Systems built from commodity processors dominate high-performance computing today, with systems containing thousands of processors now being deployed. Similarly, large-scale Grids containing hundreds of thousands of sites are being contemplated, developed and deployed. As node counts for multi-teraflop systems grow to tens of thousands, with proposed petaflop system likely to contain hundreds of thousands of nodes, we must rethink traditional assumptions about software scaling and manageability and hardware reliability.
Although the mean time before failure (MTBF) for the individual components (i.e., processors, disks, memories, power supplies, fans and networks) is high, the large overall component count means the system itself can still fail more frequently. For example, a system containing 10,000 nodes, each with a mean time to failure of 10**6 hours, would system mean time to failure of only 100 hours, under the generous assumption of failure independence. Historically, large-scale scientific applications have used application-mediated checkpoint and restart techniques to deal with failures. However, these schemes can be problematic in an environment where the interval between checkpoints is comparable to the MTBF.
In contrast to parallel systems, distributed software for networks, whether transport protocols or web/Grid services, are designed to be resilient to component failures. Our thesis is that these “two worlds” of software – distributed systems and parallel systems – must meet, embodying ideas from each, if we are to build resilient systems. In this talk, after presenting examples that quantify these problems above, we describe possible approaches for the design and effective use of large-scale systems. The approaches range from intelligent hardware monitoring and adaptation, through low-overhead recovery schemes, to alternative models of system software, including evolutionary adaptation.

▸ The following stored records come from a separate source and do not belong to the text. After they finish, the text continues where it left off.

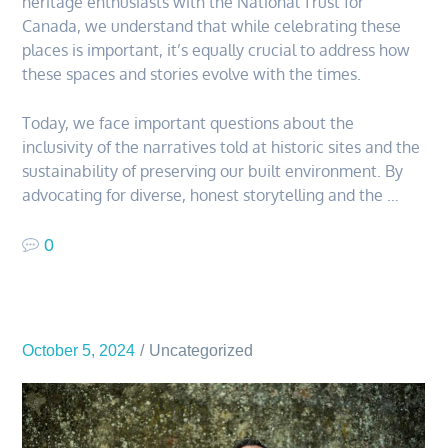
heritage enthusiasts with the National Trust for
Canada, we understand that while celebrating these
places is important, it’s equally crucial to address how
these spaces and stories evolve with the times.
Today, we face important questions about the
inclusivity of the narratives told at historic sites and the
sustainability of preserving our built environment. By
advocating for diverse, honest storytelling and the …
0
October 5, 2024
Uncategorized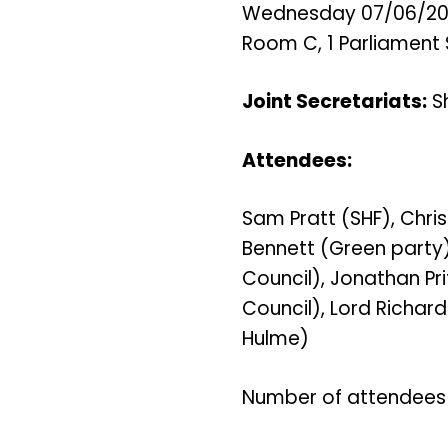
Wednesday 07/06/2023
Room C, 1 Parliament 
Joint Secretariats:
Sh
Attendees:
Sam Pratt (SHF), Chri
Bennett (Green party)
Council), Jonathan Pri
Council), Lord Richar
Hulme)
Number of attendees 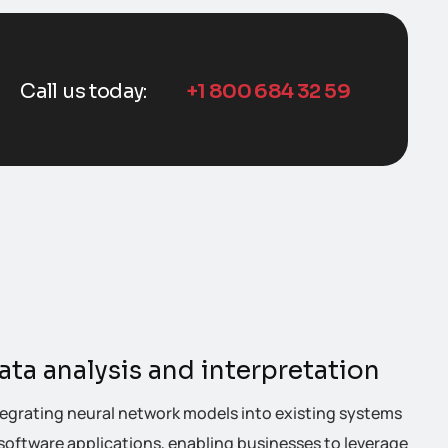
Call us today:
+1 800 684 32 59
ata analysis and interpretation
tegrating neural network models into existing systems
 software applications, enabling businesses to leverage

Dan Reed is the Chancellor’s Eminent Professor at the University of North Carolina at Chapel Hill, as well as the Director of the Renaissance Computing Institute (RENCI), a venture supported by the three universities – the University of North Carolina at Chapel Hill, Duke University and North Carolina State University – that is exploring the interactions of computing technology with the sciences, arts and humanities. Reed also serves as Vice-Chancellor for Information Technology and Chief Information Officer for the University of North Carolina at Chapel Hill.
Dr. Reed is a member of President George W. Bush’s Information Technology Advisory Committee, charged with providing advice on information technology issues and challenges to the President, and he chairs the subcommittee on computational science. He is a board member for the Computing Research Association, which represents the interests of the major academic departments and industrial research laboratories. He was previously Director of the National Center for Supercomputing Applications (NCSA) at the University of Illinois at Urbana-Champaign, where he also led National Computational Science Alliance, a consortium of roughly fifty academic institutions and national laboratories that is developing next-generation software infrastructure of scientific computing. He was also one of the principal investigators and chief architect for the NSF TeraGrid. He received his PhD in computer science in 1983 from Purdue University.